**Activity**
Return each line in the records below that contains the string "median". Treat uppercase and lowercase as different.

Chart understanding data
========================================
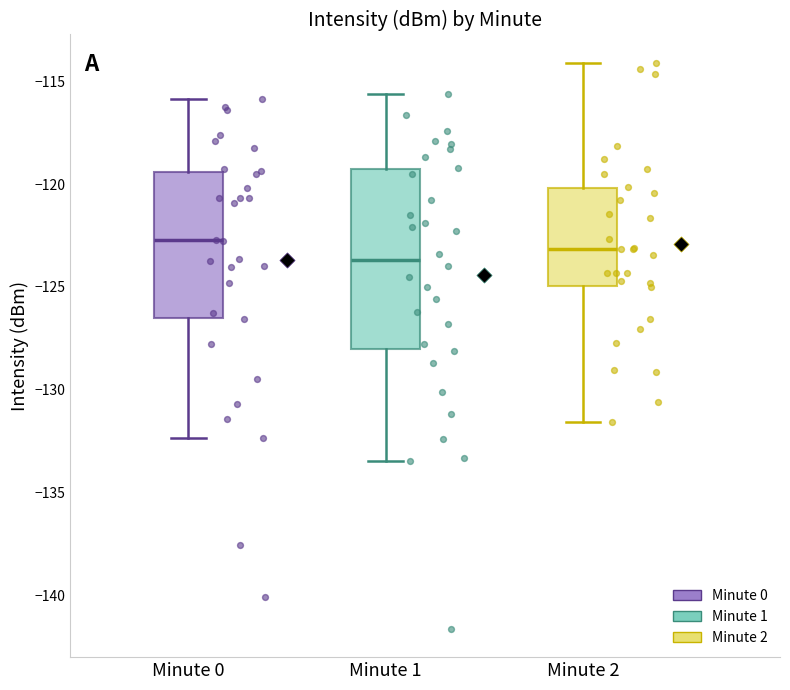

Reading left to right, read every box against the y-axis: the position of its median line, the range the box covers, and the ends of its whiskers. The values are not printed on the chart, so give them approximately, as read against the axis.

Minute 0: median -122.5, box -126.5 to -119.5, whiskers -132.5 to -116.0
Minute 1: median -123.5, box -128.0 to -119.5, whiskers -133.5 to -115.5
Minute 2: median -123.0, box -125.0 to -120.0, whiskers -131.5 to -114.0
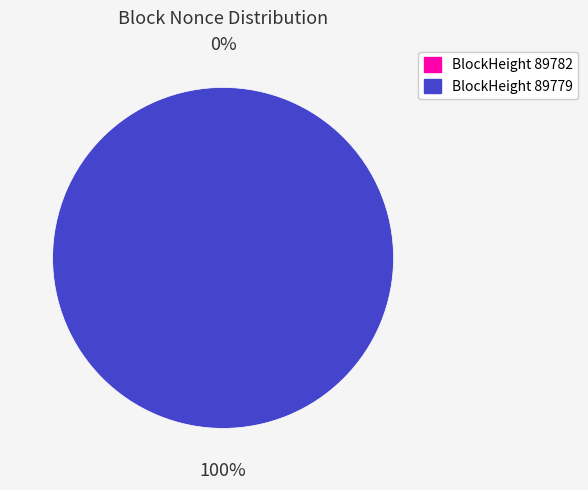

How many slices are in this pie chart?

2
========================================
**Output of the task**
Reading left to right, read every box against the y-axis: the position of its median line, the range the box covers, and the ends of its whiskers. The values are not printed on the chart, so give them approximately, as read against the axis.
Minute 0: median -122.5, box -126.5 to -119.5, whiskers -132.5 to -116.0
Minute 1: median -123.5, box -128.0 to -119.5, whiskers -133.5 to -115.5
Minute 2: median -123.0, box -125.0 to -120.0, whiskers -131.5 to -114.0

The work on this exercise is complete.